Charlie Hill – “The Space Between Us” – and I have to make space to mention a book set in the Moseley of my own student days, the first novel about road protestors, and a thumping good read (I have a review in my notebook but not on here – how?)

Reading plans for 2015

Jan 2015 coming upThese are the books that are coming up next on my TBR pile, and very good they look, too. I’m not doing my Month of Re-Reading until February this year, because coming after Christmas and in my Birthday Month, having a month where I don’t hook anything off the TBR shelf isn’t the best and most relaxing thing I can do.

Apart from reading books from the TBR, I am planning to do the following two reading challenges …

Re-read “The Forsyte Saga” – I’m doing this alongside Heaven-Ali and Kaggsysbookishramblings: we are going to read the three trilogies plus extras over the year. Watch out for linked reviews as we go.
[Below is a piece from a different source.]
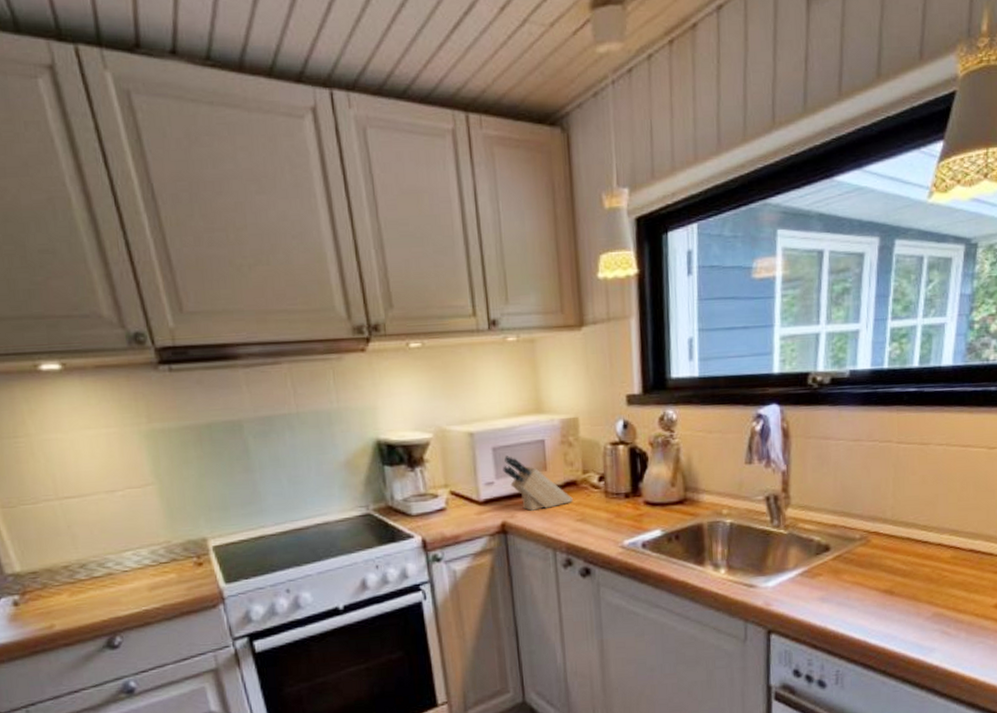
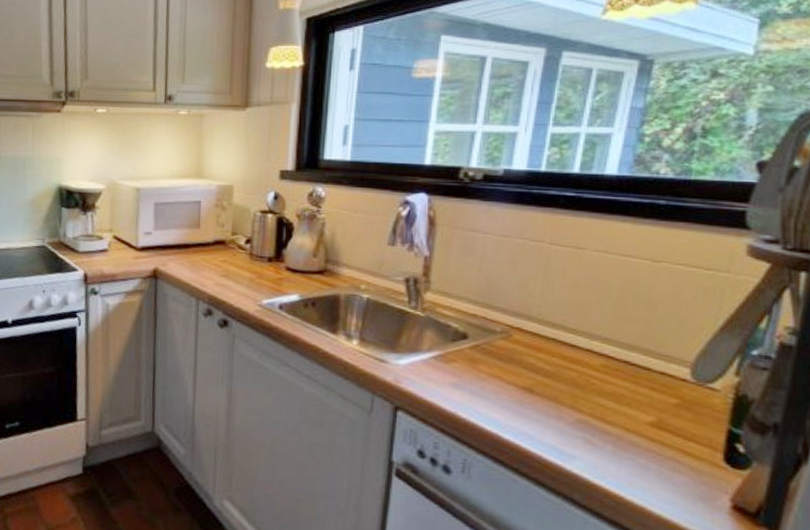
knife block: present [503,456,574,511] -> none [161,211,221,262]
Read some Trollope – this is my own adventure – I’ve never read any Anthony Trollope but I think I’d like him, so I’ve downloaded all of his Barsetshire and Palliser novels onto my Kindle and I’m going to read through them as it takes my fancy.

Continue Reading the Century – I announced my plan to do this “naturally” (i.e. not forcing it and not reading a book just because it fell under a particular year) this time last year, and I’m doing quite well with my list: I’ve now read books for 36 of the years, and I have another 13 coming up on my TBR (or in my Kindle) and will include one Galsworthy in the list. I have a massive gap around the 1950s and 60s – I’m sure I can fit in an Iris Murdoch, but I’d love recommendations for books from those years I might enjoy, as it’s an obvious gap!

So, there we go. Have you got any big reading plans (or small reading plans) for 2015? Did you read and enjoy any of my top 10? Happy New Year!